▸ Task requirements:
1) In the review comments on traffic flow prediction methods below, rewrite the paragraph beginning "When comparing different groups of methods" as a short bulleted list that keeps its main points.
2) In the review comments on traffic flow prediction methods below, what manuscript ID does the author response give?
3) Resume the review comments on traffic flow prediction methods below, starting right after their final sentence.

A Review of Traffic Flow Prediction Methods in Intelligent Transportation System Construction

Round 1

Reviewer 1 Report

Comments and Suggestions for Authors

The study is dedicated to analyzing methods for traffic flow prediction in terms of their effectiveness in Intelligent Transportation Systems (ITS).

 

The authors consider three main groups of methods:

 

Traditional statistical models

 

Machine learning models

 

Deep learning models

 

The topic of the study is relevant. The authors summarize a wide range of methods and their specific applications for traffic flow prediction, which can serve as a solid basis for identifying vulnerabilities in this field.

 

However, since the authors state that Intelligent Transportation Systems operate in real time, I believe it would be appropriate to include adaptive real-time prediction models in the discussion. This addition could improve the performance of ITS when working with streaming input data.

 

When comparing different groups of methods, the authors identify advantages and disadvantages based on several datasets. However, I believe it would also be useful to strengthen the analysis of model performance and computational complexity in real-time settings. This could involve specifying certain parameters such as training time, prediction time, and memory usage. The limitations of computational resources required by specific models may become a key factor in determining their applicability in real-time systems.

 

The conclusions made by the authors are consistent with the results of the study. However, to increase the practical value of the research, it would be helpful to provide conclusions about the applicability of specific models for various traffic flow prediction tasks. This may include considerations based on the size of training data, technical limitations of computing devices, prediction time steps, and other relevant factors.

Author Response

Dear reviewer,

We sincerely appreciate the time and effort that you have devoted to evaluating our manuscript titled “A Review of Traffic Flow Prediction Methods in Intelligent Transportation System Construction” (ID: applsci-3547839). We are grateful for the insightful comments, which have significantly contributed to improving the quality of our work.

In response to the comments, we have carefully revised our manuscript. 

A detailed point-by-point response to reviewercomment is provided in the attached response document. We have carefully addressed all concerns raised and incorporated the necessary changes accordingly.

We hope that the revised manuscript meets the journal’s standards and expectations. We appreciate your consideration and look forward to your favorable response.

Best regards,
Runpeng Liu,liuy31814@gmail.com
Corresponding author:
Name:Seong-Yoon Shin
E-mail:s3397220@kunsan.ac.kr

Author Response File: Author Response.pdf

Reviewer 2 Report

Comments and Suggestions for Authors

This paper is entitled “A Review of Traffic Flow Prediction Methods in Intelligent Transportation System Construction” In this case, the idea and results of the paper are interesting but the following comments can be utilized to improve this paper in future.

 

Abstract

• Remove “1. Introduction” at the end of abstract
• Sentence structure and conciseness: Some sentences are overly complex or repetitive and can be streamlined for better readability. Example: "Accurate traffic flow forecasting can significantly support traffic management and decision-making."
• Improve the transition between ideas. Issue: The shift from classification to the role of deep learning feels abrupt.
• Clarify "pivotal role of deep learning models." Issue: The abstract states that "deep learning models play a pivotal role in improving prediction accuracy, particularly in short-term forecasting," but does not specify how.
• Avoid vague phrases like "new perspectives." Example: "Aiming to provide new perspectives and enhance the development of ITS technologies."

▸ Given information:
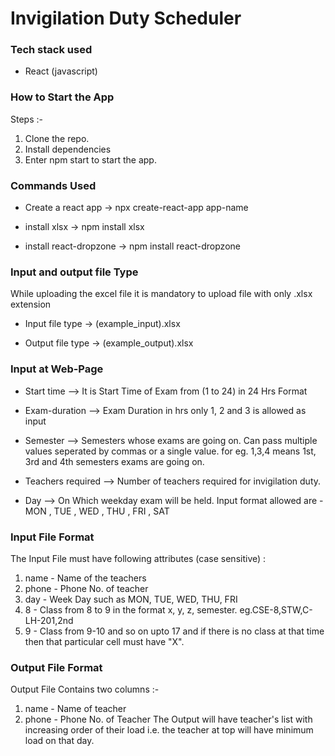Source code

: # Invigilation Duty Scheduler

### Tech stack used

- React (javascript)

### How to Start the App

Steps :-
1. Clone the repo.
2. Install dependencies
3. Enter npm start to start the app.


### Commands Used

  

- Create a react app -> npx create-react-app app-name

- install xlsx -> npm install xlsx

- install react-dropzone -> npm install react-dropzone

  
### Input and output file Type
While uploading the excel file it is mandatory to upload file with only .xlsx extension

- Input file type -> (example_input).xlsx

- Output file type -> (example_output).xlsx

### Input at Web-Page 

- Start time --> It is Start Time of Exam from (1 to 24) in 24 Hrs Format

- Exam-duration --> Exam Duration in hrs only 1, 2 and 3 is allowed as input

- Semester --> Semesters whose exams are going on. Can pass multiple values seperated by commas or a single value. for eg. 1,3,4 means 1st, 3rd and 4th semesters exams are going on.

- Teachers required --> Number of teachers required for invigilation duty.

- Day --> On Which weekday exam will be held. Input format allowed are - MON , TUE , WED , THU , FRI , SAT

  

### Input File Format

The Input File must have following attributes (case sensitive) :
1. name - Name of the teachers
2. phone - Phone No. of teacher
3. day - Week Day such as MON, TUE, WED, THU, FRI
4. 8 - Class from 8 to 9 in the format x, y, z, semester. eg.CSE-8,STW,C-LH-201,2nd
5. 9 - Class from 9-10 
and so on upto 17 and if there is no class at that time then that particular cell must have "X".

  
  
  

### Output File Format
Output File Contains two columns :-
1. name - Name of teacher
2. phone - Phone No. of Teacher
The Output will have teacher's list with increasing order of their load i.e. the teacher at top will have minimum load on that day.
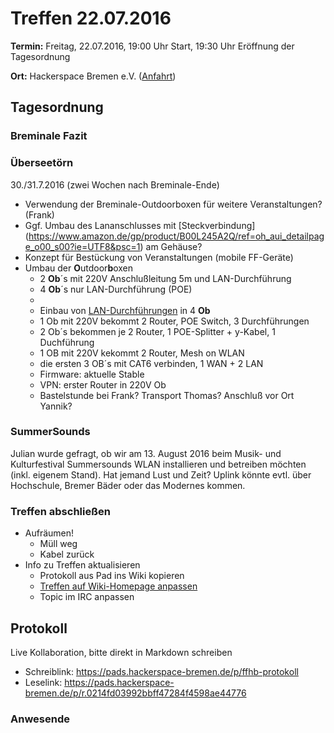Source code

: # Treffen 22.07.2016

**Termin:** Freitag, 22.07.2016, 19:00 Uhr Start, 19:30 Uhr Eröffnung der Tagesordnung

**Ort:** Hackerspace Bremen e.V. ([Anfahrt](https://www.hackerspace-bremen.de/anfahrt/))

## Tagesordnung

### Breminale Fazit

### Überseetörn
30./31.7.2016 (zwei Wochen nach Breminale-Ende)
* Verwendung der Breminale-Outdoorboxen für weitere Veranstaltungen? (Frank)
* Ggf. Umbau des Lananschlusses mit [Steckverbindung] (https://www.amazon.de/gp/product/B00L245A2Q/ref=oh_aui_detailpage_o00_s00?ie=UTF8&psc=1) am Gehäuse?
* Konzept für Bestückung von Veranstaltungen (mobile FF-Geräte)
* Umbau der **O**utdoor**b**oxen
  * 2 **Ob**´s mit 220V Anschlußleitung 5m und LAN-Durchführung
  * 4 **Ob**´s nur LAN-Durchführung (POE)
  * 
  * Einbau von [LAN-Durchführungen]( https://www.amazon.de/gp/product/B00L245A2Q/ref=oh_aui_detailpage_o01_s00?ie=UTF8&psc=1)  in 4 **Ob**
  * 1 Ob mit 220V bekommt 2 Router, POE Switch, 3 Durchführungen
  * 2 Ob´s bekommen je 2 Router, 1 POE-Splitter + y-Kabel, 1 Duchführung
  * 1 OB mit 220V kekommt 2 Router, Mesh on WLAN
  * die ersten 3 OB´s mit CAT6 verbinden, 1 WAN + 2 LAN
  * Firmware: aktuelle Stable
  * VPN: erster Router in 220V Ob
  * Bastelstunde bei Frank? Transport Thomas? Anschluß vor Ort Yannik?

### SummerSounds
Julian wurde gefragt, ob wir am 13. August 2016 beim Musik- und Kulturfestival
Summersounds WLAN installieren und betreiben möchten (inkl. eigenem Stand).
Hat jemand Lust und Zeit?
Uplink könnte evtl. über Hochschule, Bremer Bäder oder das Modernes kommen.



### Treffen abschließen
* Aufräumen!
  * Müll weg
  * Kabel zurück
* Info zu Treffen aktualisieren
  * Protokoll aus Pad ins Wiki kopieren
  * [Treffen auf Wiki-Homepage anpassen](Home)
  * Topic im IRC anpassen


## Protokoll
Live Kollaboration, bitte direkt in Markdown schreiben
* Schreiblink: https://pads.hackerspace-bremen.de/p/ffhb-protokoll
* Leselink: https://pads.hackerspace-bremen.de/p/r.0214fd03992bbff47284f4598ae44776

### Anwesende
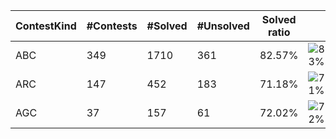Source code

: | ContestKind | #Contests | #Solved | #Unsolved | Solved ratio | |
| - | - | - | - | - | - |
| ABC | 349 | 1710 | 361 | 82.57% | ![83%](https://progress-bar.xyz/83?title=Solved) |
| ARC | 147 | 452 | 183 | 71.18% | ![71%](https://progress-bar.xyz/71?title=Solved) |
| AGC | 37 | 157 | 61 | 72.02% | ![72%](https://progress-bar.xyz/72?title=Solved) |
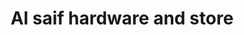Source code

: ---
title: "Al saif hardware and store"
url: /karachi/al-saif-hardware-and-store/
shop: hardware
---
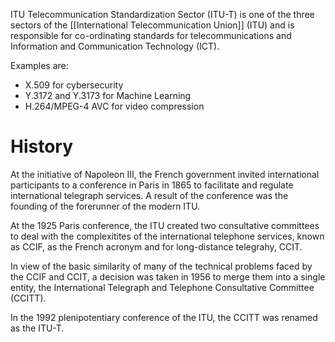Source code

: ITU Telecommunication Standardization Sector (ITU-T) is one of the three sectors of the [[International Telecommunication Union]] (ITU) and is responsible for co-ordinating standards for telecommunications and Information and Communication Technology (ICT).

Examples are:
- X.509 for cybersecurity
- Y.3172 and Y.3173 for Machine Learning
- H.264/MPEG-4 AVC for video compression

# History
At the initiative of Napoleon III, the French government invited international participants to a conference in Paris in 1865 to facilitate and regulate international telegraph services. A result of the conference was the founding of the forerunner of the modern ITU.

At the 1925 Paris conference, the ITU created two consultative committees to deal with the complexitites of the international telephone services, known as CCIF, as the French acronym and for long-distance telegrahy, CCIT.

In view of the basic similarity of many of the technical problems faced by the CCIF and CCIT, a decision was taken in 1956 to merge them into a single entity, the International Telegraph and Telephone Consultative Committee (CCITT).

In the 1992 plenipotentiary conference of the ITU, the CCITT was renamed as the ITU-T.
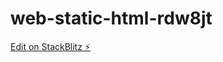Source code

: # web-static-html-rdw8jt

[Edit on StackBlitz ⚡️](https://stackblitz.com/edit/web-static-html-rdw8jt)
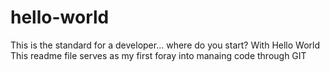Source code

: # hello-world
This is the standard for a developer... where do you start?  With Hello World
This readme file serves as my first foray into manaing code through GIT
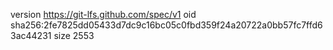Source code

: version https://git-lfs.github.com/spec/v1
oid sha256:2fe7825dd05433d7dc9c16bc05c0fbd359f24a20722a0bb57fc7ffd63ac44231
size 2553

▸ List of answers:
1)
- The authors compare groups of methods and identify advantages and disadvantages based on several datasets.
- The reviewer suggests strengthening the analysis of model performance and computational complexity in real-time settings.
- This could include parameters such as training time, prediction time and memory usage.
- The computational resources a model requires may be a key factor in whether it can be used in real-time systems.

2) applsci-3547839

3)
• Expand on statistical and machine learning methods. The abstract focuses heavily on deep learning but does not sufficiently explain the relevance of statistical and machine learning-based approaches.
• Lack of real-world applications. The abstract mentions practical case studies but does not briefly summarize key findings.

 

Introduction and literature

 

• Some sentences are lengthy and difficult to read. Check it for all part of the manuscript. Example: "The prediction models LSTM and GRU based on deep learning have greatly improved the prediction accuracy. The prediction model based on hybrid neural network ASTGCN has the best overall prediction accuracy because it takes into account the temporal and spatial correlation."
• Improve transitions between sections. The transition from Table 2 (model performance comparison) to Table 3 (advantages/disadvantages) is abrupt.
• Lack of explanation for why specific models perform better. Example: The section states: "Deep learning has more accurate prediction results, faster calculation speed, and can meet the requirements of high-precision real-time prediction, with obvious advantages." However, it does not explain why deep learning models outperform traditional methods.
• No discussion of computational cost or scalability. The section does not mention the resource requirements for different models.
• Tables should have more detailed descriptions. Table 2 lacks explanations for the evaluation metrics (MAE, RMSE).
• Table 3 should categorize deep learning models more clearly.Example: Instead of listing CNN, RNN, LSTM, and GRU separately, group them into:
• Recurrent Neural Networks (RNN-based models): RNN, LSTM, GRU
• Graph-based Neural Networks: GCN, ASTGCN
• Transformer-based Models: Transformer
• No mention of hybrid models or emerging trends. The section briefly mentions hybrid models (e.g., ASTGCN) but does not discuss other approaches such as:
• Meta-learning (models that adapt to new traffic environments quickly).
• Federated learning (models that learn from distributed data without centralization).
• Explainable AI (XAI) (interpretable models for traffic flow prediction).

 

Conclusion

• Sentence structure needs refinement for better readability. Example: "After discussing the principles, advantages, limitations, and applications of these methods in intelligent transportation systems, we found that with the rapid development of big data and artificial intelligence technologies, deep learning models have shown obvious advantages in traffic flow prediction, especially when dealing with large-scale, nonlinear, and high-dimensional data, their prediction accuracy and generalization ability are significantly better than traditional methods."
• Lack of specific examples or references. Example: The text states that deep learning performs better with "large-scale, nonlinear, and high-dimensional data" but does not specify any models or real-world applications.
• Vague statements in the discussion of dataset limitations. Example: "The data sets used in the current research are mainly from urban road traffic flow data. Therefore, the number of abnormal data samples in the training set is smaller than that of normal data, and the applicability to other types of areas (such as rural or suburban areas) still needs to be further verified."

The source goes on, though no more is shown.